Asaad had been held prisoner by ISIS for the past month, according to various reports, including detailed stories in the Guardian and the New York Times. The public beheading reportedly took place Tuesday, August 18.
Asaad’s murder is the latest atrocity perpetrated by the militant group, which has now taken over a third of both Syria and neighboring Iraq, having declared its own strict version of Islamic rule or “caliphate” on the territory it’s controlling.
ISIS views artifacts as idolatrous but has also been selling looted antiquities in order to fund its activities.
Syrian state antiquities chief Maamoun Abdulkarim told the Guardian that Asaad’s family informed him of the beheading.

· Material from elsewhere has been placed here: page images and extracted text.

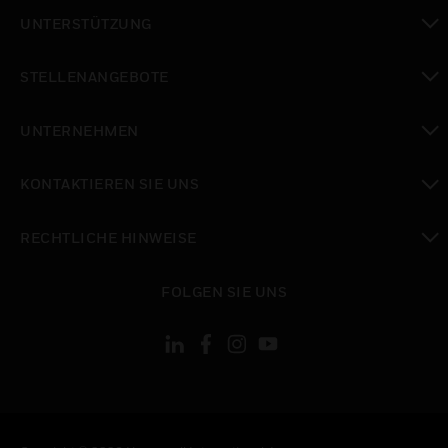
toggle view
UNTERSTÜTZUNG
toggle view
STELLENANGEBOTE
toggle view
UNTERNEHMEN
toggle view
KONTAKTIEREN SIE UNS
toggle view
RECHTLICHE HINWEISE
toggle view
FOLGEN SIE UNS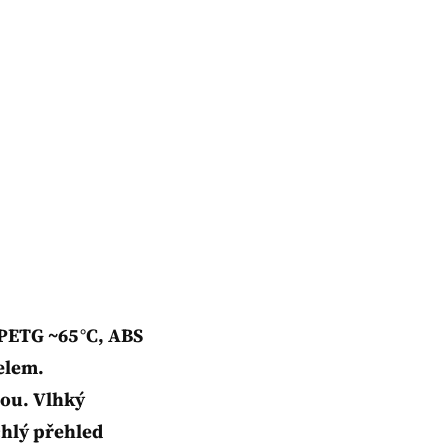
 PETG ~65 °C, ABS
gelem.
dou. Vlhký
hlý přehled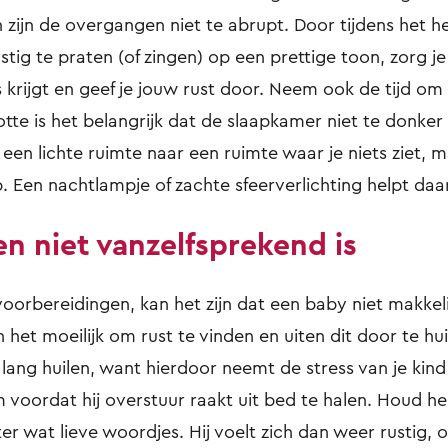
en zijn de overgangen niet te abrupt. Door tijdens het h
ustig te praten (of zingen) op een prettige toon, zorg je 
s krijgt en geef je jouw rust door. Neem ook de tijd om
tte is het belangrijk dat de slaapkamer niet te donker 
en lichte ruimte naar een ruimte waar je niets ziet, m
 Een nachtlampje of zachte sfeerverlichting helpt daar
en niet vanzelfsprekend is
oorbereidingen, kan het zijn dat een baby niet makkeli
n het moeilijk om rust te vinden en uiten dit door te hui
 lang huilen, want hierdoor neemt de stress van je kind 
voordat hij overstuur raakt uit bed te halen. Houd h
ster wat lieve woordjes. Hij voelt zich dan weer rustig,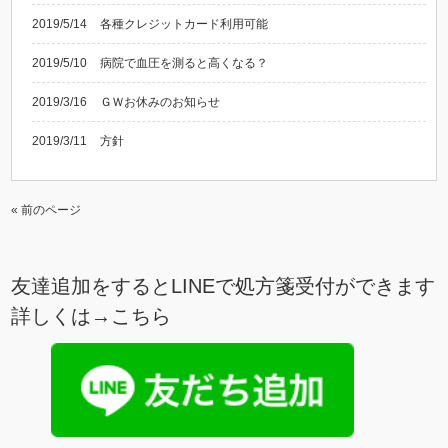
2019/5/14
各種クレジットカード利用可能
2019/5/10
病院で血圧を測ると高くなる？
2019/3/16
ＧＷお休みのお知らせ
2019/3/11
方針
« 前のページ
友達追加をするとLINEで処方箋受付ができます
詳しくは→
こちら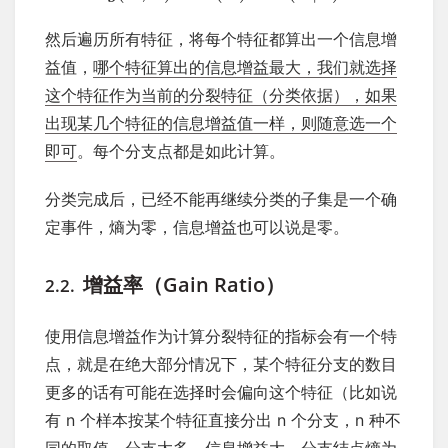
然后遍历所有特征，将每个特征都算出一个信息增
益值，
哪个特征算出的信息增益最大，我们就选择
这个特征作为当前的分裂特征（分类依据），如果
出现某几个特征的信息增益值一样，则随意选一个
即可
。每个分支点都是如此计算。
分类完成后，已经不能再继续分类的子集是一个确
定事件，熵为零，信息增益也可以说是零。
增益率（Gain Ratio）
2.2.
使用信息增益作为计算分裂特征的指标会有一个特
点，就是在绝大部分情况下，某个特征分支的数目
更多的话有可能在选择时会偏向这个特征（比如说
有 n 个样本按某个特征直接分出 n 个分支，n 种不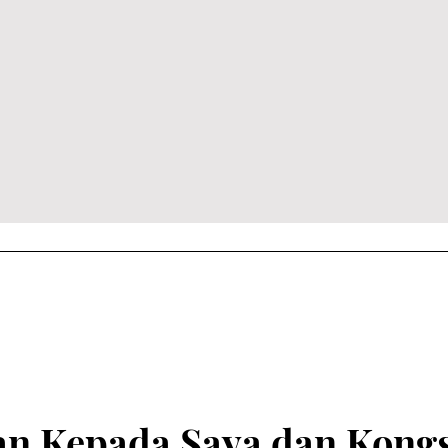
an Kepada Saya dan Kong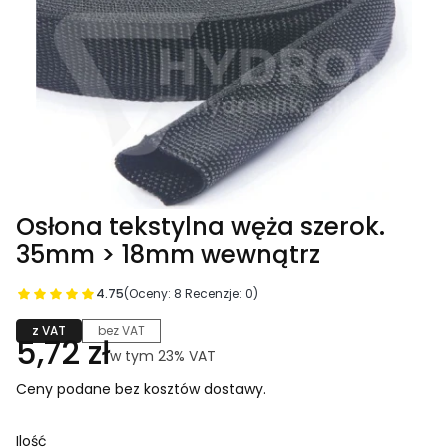
Osłona tekstylna węża szerok.
35mm > 18mm wewnątrz
4.75
(Oceny: 8 Recenzje: 0)
z VAT
bez VAT
Cena
5,72 zł
w tym 23% VAT
w tym
23%
VAT
Ceny podane bez kosztów dostawy.
Ilość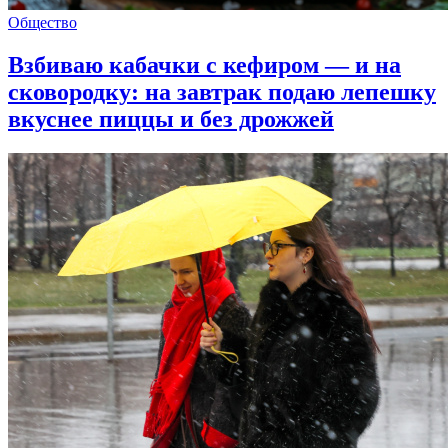
Общество
Взбиваю кабачки с кефиром — и на
сковородку: на завтрак подаю лепешку
вкуснее пиццы и без дрожжей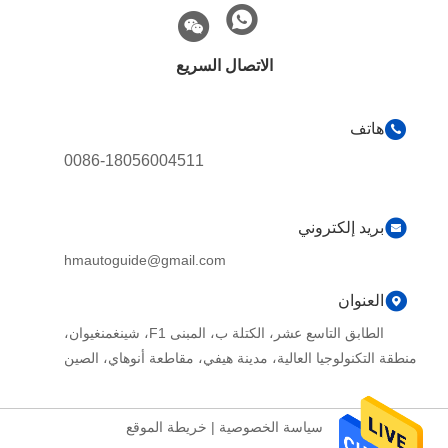
الاتصال السريع
هاتف
0086-18056004511
بريد إلكتروني
hmautoguide@gmail.com
العنوان
الطابق التاسع عشر، الكتلة ب، المبنى F1، شينغمنغيوان،
منطقة التكنولوجيا العالية، مدينة هيفي، مقاطعة أنوهاي، الصين
سياسة الخصوصية
|
خريطة الموقع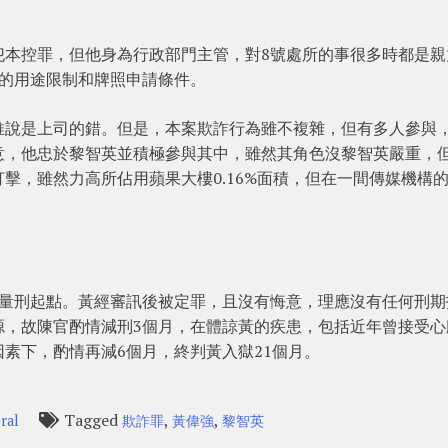
犯本控罪，但他身為行政部門主管，對8號處所的事很多時都是親
契的用途限制和牌照申請條件。
推說是上司的錯。但是，本案欺詐行為雖不複雜，但有多人參與
意，他忠於黎智英並積極參與其中，雖然其角色沒黎智英嚴重，
擊，雖然力高所佔用蘋果大樓0.16%面積，但在一間傳媒機構
為量刑起點。黃經審訊後被定罪，且沒有悔意，理應沒有任何刑期
源，故陳官酌情減刑3個月，在體諒黃的疾患，包括近年曾接受心
素下，酌情再減6個月，終判黃入獄21個月。
Tagged
,
,
ral
欺詐罪
黃偉強
黎智英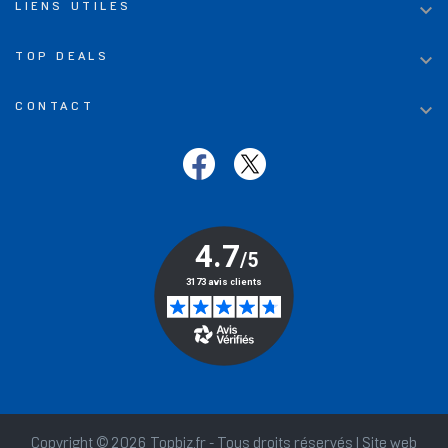

LIENS UTILES

TOP DEALS

CONTACT
Copyright © 2026 Topbiz.fr - Tous droits réservés | Site web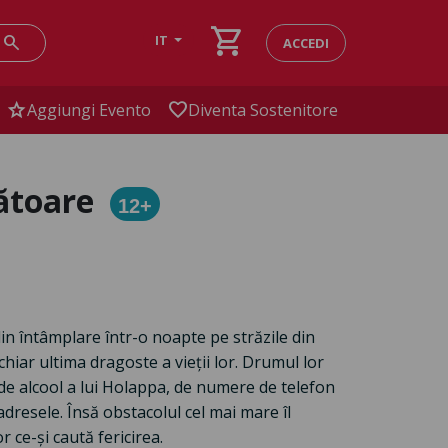
shopping_cart
search
IT
ACCEDI
star
favorite
Aggiungi Evento
Diventa Sostenitore
zătoare
12+
in întâmplare într-o noapte pe străzile din
chiar ultima dragoste a vieții lor. Drumul lor
e alcool a lui Holappa, de numere de telefon
adresele. Însă obstacolul cel mai mare îl
r ce-și caută fericirea.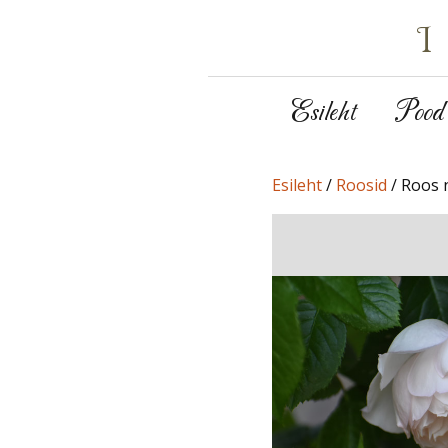
Esileht
Pood
Esileht
/
Roosid
/ Roos n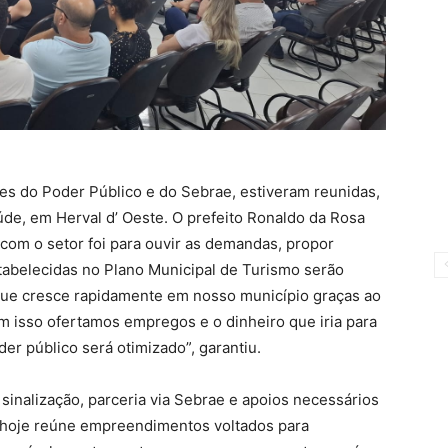
tes do Poder Público e do Sebrae, estiveram reunidas,
aúde, em Herval d’ Oeste. O prefeito Ronaldo da Rosa
com o setor foi para ouvir as demandas, propor
tabelecidas no Plano Municipal de Turismo serão
que cresce rapidamente em nosso município graças ao
sso ofertamos empregos e o dinheiro que iria para
der público será otimizado”, garantiu.
inalização, parceria via Sebrae e apoios necessários
 hoje reúne empreendimentos voltados para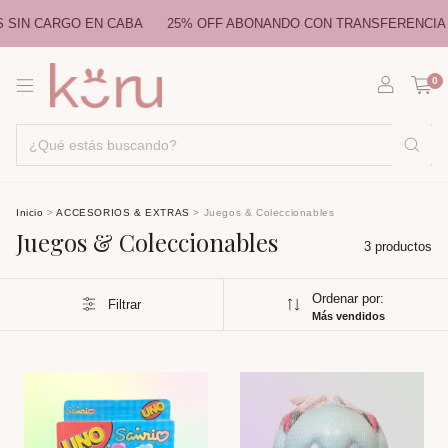
 CARGO EN CABA
25% OFF ABONANDO CON TRANSFERENCIA
E
0
Inicio
>
ACCESORIOS & EXTRAS
>
Juegos & Coleccionables
Juegos & Coleccionables
3 productos
Ordenar por:
Filtrar
Más vendidos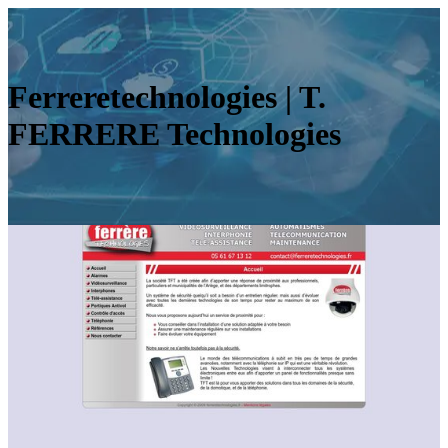
Fer­reretechnolo­gies | T.
FERRERE Technolo­gies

Asaad had worked for more than five decades as head of antiquities in Palmyra, a city northeast of Syria’s capital, Damascus with antiquities dating back to the neolithic period.
The report said ISIS supporters used social media to circulate a gruesome but unverified image of Asaad’s beheaded body, tied to a pole on a street in the city.
“Just imagine that such a scholar who gave such memorable services to the place and to history would be beheaded. . .and his corpse still hanging from one of the ancient columns in the centre of a square in Palmyra,” said Abdulkarim. “The continued presence of these criminals in the city is a curse and bad omen on the city and every archaeological piece in it.”
Asaad’s son-in-law Khalil Hariri said his father-in-law had been a member of President Bashar Asaad’s ruling Baath party since 1954. Asaad is survived by six sons and five daughters.